- _About this task_
In the thread on idempotent functions, swap "linear map" for "linear operator" and write out everything from "A: A projection" down to "all $x\in I$.".

- _Text block_

What are some examples of Idempotent functions? I'd just like to know for my own experimentation a list of known functions in algebra that satisfy $$ f(f(x))=f(x), $$ like how there's a list of known involution functions on wikipedia. But somehow, I can't find a single example anywhere on the internet of even one idempotent function.
 A: A projection is a linear map satisfying $P^2=P$. These are always idempotent, by definition.
A: *

*If $f:\mathbb R\to\mathbb R$ is continuous and idempotent then $I=f(\mathbb R)$ is a closed interval and $f(x)=x$ for all $x\in I$.  

*If $f$ is also differentiable and nonconstant, then $I=\mathbb R$, i.e., $f(x)=x$ for all $x\in\mathbb R$.


Proof of 1.: If $f$ is continuous and idempotent, then $I=f(\mathbb R)$ is an interval by continuity alone along with the IVT. If $A=\{x\in \mathbb R: f(x)=x\}$, then $A$ is a closed set by continuity, $A\subseteq I$ because each $x\in A$ equals $f(x)\in I$, and $I\subseteq A$ by idempotency.  Thus $I=A$, confirming that $I$ is a closed interval on which $f$ is the identity function.  
Proof of 2.: Suppose that $f$ is continuous and idempotent, but not constant and not the identity function.  Then $I$ is not $\mathbb R$, not a singleton, so by 1. $I$ is a nontrivial closed interval that is either bounded above or below (or both).  Suppose $I$ is bounded above, and let $b=\sup(I)=\max(I)$, the last equality holding by closedness of $I$.  Because $I$ is a nontrivial interval, $I$ contains $(a,b]$ for some $a<b$.  It follows that $f$ is not differentiable at $x=b$, because $\lim\limits_{h\to 0-}\dfrac{f(b+h)-f(b)}{h}=1$, but for all $h>0$, $\dfrac{f(b+h)-f(b)}{h}\leq 0$.   If $f$ is bounded below a similar argument applies to show that $f$ is not differentiable at $\inf(I)=\min(I)$. By contraposition, this confirms that if $f$ is idempotent, differentiable and nonconstant, then $I=\mathbb R$, i.e., $f(x)=x$ for all $x\in\mathbb R$.

People photos with keypoints:
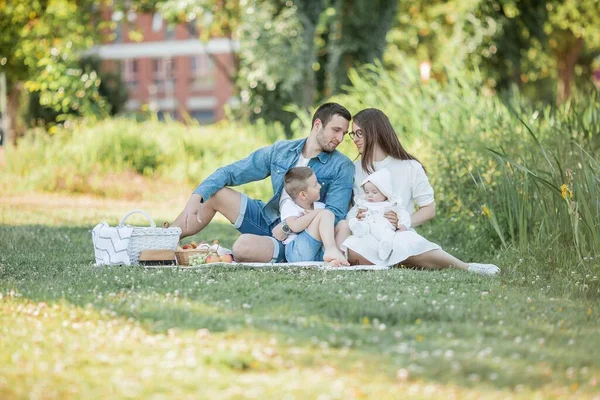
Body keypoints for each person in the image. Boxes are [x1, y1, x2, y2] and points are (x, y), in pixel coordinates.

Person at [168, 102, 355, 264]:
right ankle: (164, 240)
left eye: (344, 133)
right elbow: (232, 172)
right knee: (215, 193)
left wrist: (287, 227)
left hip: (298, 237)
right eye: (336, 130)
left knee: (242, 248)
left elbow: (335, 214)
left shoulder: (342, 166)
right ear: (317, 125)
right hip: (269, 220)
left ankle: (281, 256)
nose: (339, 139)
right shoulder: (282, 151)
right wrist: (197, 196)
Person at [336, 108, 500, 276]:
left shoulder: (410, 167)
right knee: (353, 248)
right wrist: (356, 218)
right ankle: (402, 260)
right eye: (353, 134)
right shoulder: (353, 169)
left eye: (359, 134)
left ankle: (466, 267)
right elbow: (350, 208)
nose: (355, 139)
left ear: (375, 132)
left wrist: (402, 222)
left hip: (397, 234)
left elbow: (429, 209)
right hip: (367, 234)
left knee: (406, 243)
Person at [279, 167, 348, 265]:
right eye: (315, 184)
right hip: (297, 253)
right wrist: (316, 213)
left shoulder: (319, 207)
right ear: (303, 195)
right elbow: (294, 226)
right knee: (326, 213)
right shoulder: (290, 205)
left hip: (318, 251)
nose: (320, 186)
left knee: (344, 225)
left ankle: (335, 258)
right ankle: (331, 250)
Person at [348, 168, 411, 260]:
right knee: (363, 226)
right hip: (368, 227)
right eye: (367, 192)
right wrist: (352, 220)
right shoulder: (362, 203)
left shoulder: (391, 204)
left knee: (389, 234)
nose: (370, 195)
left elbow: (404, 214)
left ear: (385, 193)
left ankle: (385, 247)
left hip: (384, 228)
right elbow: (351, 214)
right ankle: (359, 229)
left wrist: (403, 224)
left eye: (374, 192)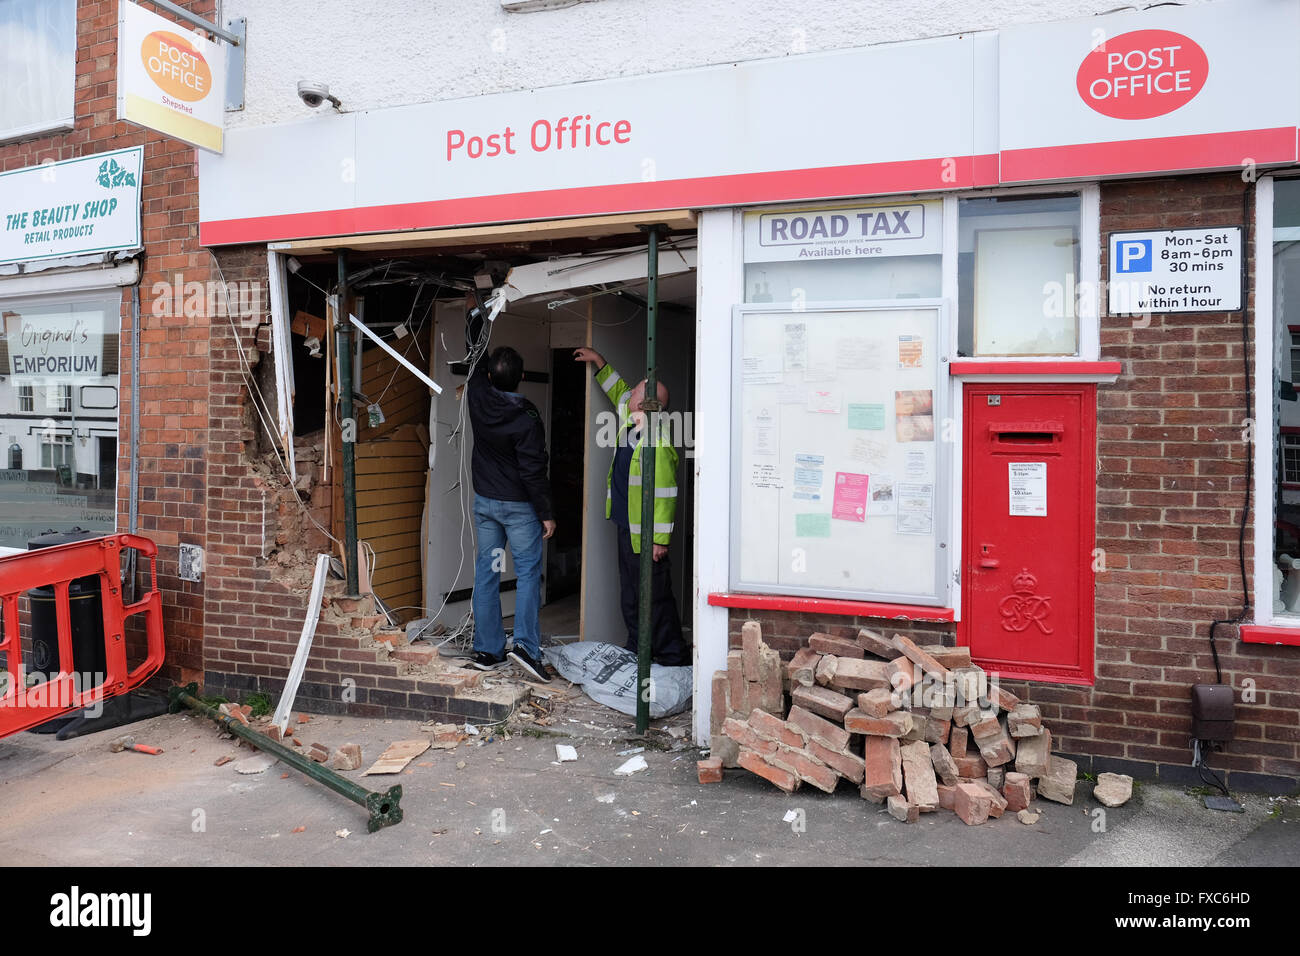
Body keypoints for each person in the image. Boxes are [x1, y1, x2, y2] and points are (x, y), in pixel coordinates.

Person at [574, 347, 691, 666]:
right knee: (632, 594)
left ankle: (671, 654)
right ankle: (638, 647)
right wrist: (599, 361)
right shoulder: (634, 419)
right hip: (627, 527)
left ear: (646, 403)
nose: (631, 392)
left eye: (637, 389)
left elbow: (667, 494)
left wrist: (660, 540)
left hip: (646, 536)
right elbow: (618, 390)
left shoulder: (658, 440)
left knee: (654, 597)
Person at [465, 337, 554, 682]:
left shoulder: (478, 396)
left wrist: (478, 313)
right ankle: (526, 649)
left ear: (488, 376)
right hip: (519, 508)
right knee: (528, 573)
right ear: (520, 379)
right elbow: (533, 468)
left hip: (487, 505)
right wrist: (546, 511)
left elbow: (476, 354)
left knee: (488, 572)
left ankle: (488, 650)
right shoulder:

- _Your solution_
A: A projection is a linear operator satisfying $P^2=P$. These are always idempotent, by definition.
A: *

*If $f:\mathbb R\to\mathbb R$ is continuous and idempotent then $I=f(\mathbb R)$ is a closed interval and $f(x)=x$ for all $x\in I$.